[Start of section]
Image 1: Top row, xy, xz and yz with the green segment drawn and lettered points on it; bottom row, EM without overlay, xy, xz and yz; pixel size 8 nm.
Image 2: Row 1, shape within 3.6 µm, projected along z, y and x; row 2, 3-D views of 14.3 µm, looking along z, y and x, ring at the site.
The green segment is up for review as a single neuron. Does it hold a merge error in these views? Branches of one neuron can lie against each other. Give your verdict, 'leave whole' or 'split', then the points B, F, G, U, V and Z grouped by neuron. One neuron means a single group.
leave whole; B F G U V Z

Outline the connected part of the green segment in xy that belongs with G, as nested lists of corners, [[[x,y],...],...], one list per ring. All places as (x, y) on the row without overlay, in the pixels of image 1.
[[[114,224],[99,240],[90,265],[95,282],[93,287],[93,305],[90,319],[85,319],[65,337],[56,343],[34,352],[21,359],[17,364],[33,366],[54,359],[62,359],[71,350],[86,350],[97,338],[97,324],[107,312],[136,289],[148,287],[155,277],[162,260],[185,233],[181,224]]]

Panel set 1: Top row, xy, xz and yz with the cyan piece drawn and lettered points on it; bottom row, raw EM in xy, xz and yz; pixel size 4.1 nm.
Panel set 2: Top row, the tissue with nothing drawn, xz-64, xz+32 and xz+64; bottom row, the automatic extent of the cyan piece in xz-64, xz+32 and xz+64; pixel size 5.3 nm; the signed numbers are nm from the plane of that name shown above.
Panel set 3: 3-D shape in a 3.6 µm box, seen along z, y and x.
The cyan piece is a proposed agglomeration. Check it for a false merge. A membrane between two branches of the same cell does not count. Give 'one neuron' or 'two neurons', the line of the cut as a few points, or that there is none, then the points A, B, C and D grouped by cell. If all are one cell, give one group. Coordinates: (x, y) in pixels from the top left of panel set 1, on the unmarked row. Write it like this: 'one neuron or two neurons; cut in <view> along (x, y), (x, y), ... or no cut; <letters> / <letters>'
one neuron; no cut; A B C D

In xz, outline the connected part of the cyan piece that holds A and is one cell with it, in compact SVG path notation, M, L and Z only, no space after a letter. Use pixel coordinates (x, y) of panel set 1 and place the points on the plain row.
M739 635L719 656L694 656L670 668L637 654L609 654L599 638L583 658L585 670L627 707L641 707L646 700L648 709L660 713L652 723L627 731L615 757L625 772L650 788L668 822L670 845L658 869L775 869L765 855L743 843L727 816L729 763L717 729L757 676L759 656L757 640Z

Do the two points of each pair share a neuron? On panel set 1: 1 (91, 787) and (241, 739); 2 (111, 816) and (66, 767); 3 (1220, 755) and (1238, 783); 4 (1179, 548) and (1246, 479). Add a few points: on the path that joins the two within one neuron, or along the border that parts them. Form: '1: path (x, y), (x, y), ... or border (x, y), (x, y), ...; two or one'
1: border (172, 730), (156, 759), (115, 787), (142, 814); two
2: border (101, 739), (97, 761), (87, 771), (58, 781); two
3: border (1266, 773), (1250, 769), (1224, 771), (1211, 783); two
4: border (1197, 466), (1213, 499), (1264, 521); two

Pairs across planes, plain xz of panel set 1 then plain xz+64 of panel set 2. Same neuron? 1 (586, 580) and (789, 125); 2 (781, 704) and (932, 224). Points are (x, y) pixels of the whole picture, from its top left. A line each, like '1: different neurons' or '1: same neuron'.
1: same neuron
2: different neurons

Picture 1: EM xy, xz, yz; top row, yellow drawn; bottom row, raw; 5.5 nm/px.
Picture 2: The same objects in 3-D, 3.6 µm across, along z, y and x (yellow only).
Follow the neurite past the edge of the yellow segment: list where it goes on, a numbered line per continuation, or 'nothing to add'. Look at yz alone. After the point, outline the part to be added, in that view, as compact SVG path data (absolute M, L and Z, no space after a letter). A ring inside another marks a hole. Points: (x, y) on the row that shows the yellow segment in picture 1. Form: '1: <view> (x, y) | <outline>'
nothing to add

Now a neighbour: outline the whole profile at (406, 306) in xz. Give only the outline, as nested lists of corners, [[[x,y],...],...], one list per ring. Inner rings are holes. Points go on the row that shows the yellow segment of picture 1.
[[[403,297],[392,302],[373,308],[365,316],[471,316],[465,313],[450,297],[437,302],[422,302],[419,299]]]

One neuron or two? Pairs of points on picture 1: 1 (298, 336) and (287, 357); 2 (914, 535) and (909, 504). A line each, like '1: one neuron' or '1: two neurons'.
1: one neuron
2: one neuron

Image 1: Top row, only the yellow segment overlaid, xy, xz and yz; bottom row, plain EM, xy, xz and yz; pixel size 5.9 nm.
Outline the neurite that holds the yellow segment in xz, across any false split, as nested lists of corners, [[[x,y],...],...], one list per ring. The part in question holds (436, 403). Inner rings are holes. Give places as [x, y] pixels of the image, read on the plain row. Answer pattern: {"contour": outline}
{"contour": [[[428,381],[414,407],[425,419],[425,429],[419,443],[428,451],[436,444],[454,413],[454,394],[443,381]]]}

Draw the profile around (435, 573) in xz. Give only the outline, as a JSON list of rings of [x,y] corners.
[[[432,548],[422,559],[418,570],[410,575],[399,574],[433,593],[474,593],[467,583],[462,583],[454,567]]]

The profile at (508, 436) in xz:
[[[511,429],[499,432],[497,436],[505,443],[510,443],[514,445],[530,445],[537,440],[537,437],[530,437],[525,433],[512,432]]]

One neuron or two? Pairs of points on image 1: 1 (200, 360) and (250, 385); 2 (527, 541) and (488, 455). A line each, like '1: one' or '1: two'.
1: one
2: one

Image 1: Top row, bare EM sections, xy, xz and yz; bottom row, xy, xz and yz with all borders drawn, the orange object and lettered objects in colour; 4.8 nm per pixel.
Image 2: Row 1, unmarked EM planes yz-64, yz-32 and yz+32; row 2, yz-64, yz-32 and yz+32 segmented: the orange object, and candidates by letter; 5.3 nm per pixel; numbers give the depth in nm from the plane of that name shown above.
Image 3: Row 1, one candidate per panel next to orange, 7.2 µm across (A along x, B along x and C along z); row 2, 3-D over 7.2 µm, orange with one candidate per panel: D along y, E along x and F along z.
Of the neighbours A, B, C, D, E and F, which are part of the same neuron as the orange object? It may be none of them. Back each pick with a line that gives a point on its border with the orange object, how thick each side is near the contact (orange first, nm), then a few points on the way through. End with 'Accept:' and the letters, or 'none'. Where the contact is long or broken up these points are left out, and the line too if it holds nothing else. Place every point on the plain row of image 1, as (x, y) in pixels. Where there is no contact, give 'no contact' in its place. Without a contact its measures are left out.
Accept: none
[End of section]
Task objective:
The output should be exactly the lines above from the line containing "Follow the neurite" to the line containing "Image 1: Top row, only", inclusive, with no other lines.

Completed task:
Follow the neurite past the edge of the yellow segment: list where it goes on, a numbered line per continuation, or 'nothing to add'. Look at yz alone. After the point, outline the part to be added, in that view, as compact SVG path data (absolute M, L and Z, no space after a letter). A ring inside another marks a hole. Points: (x, y) on the row that shows the yellow segment in picture 1. Form: '1: <view> (x, y) | <outline>'
nothing to add

Now a neighbour: outline the whole profile at (406, 306) in xz. Give only the outline, as nested lists of corners, [[[x,y],...],...], one list per ring. Inner rings are holes. Points go on the row that shows the yellow segment of picture 1.
[[[403,297],[392,302],[373,308],[365,316],[471,316],[465,313],[450,297],[437,302],[422,302],[419,299]]]

One neuron or two? Pairs of points on picture 1: 1 (298, 336) and (287, 357); 2 (914, 535) and (909, 504). A line each, like '1: one neuron' or '1: two neurons'.
1: one neuron
2: one neuron

Image 1: Top row, only the yellow segment overlaid, xy, xz and yz; bottom row, plain EM, xy, xz and yz; pixel size 5.9 nm.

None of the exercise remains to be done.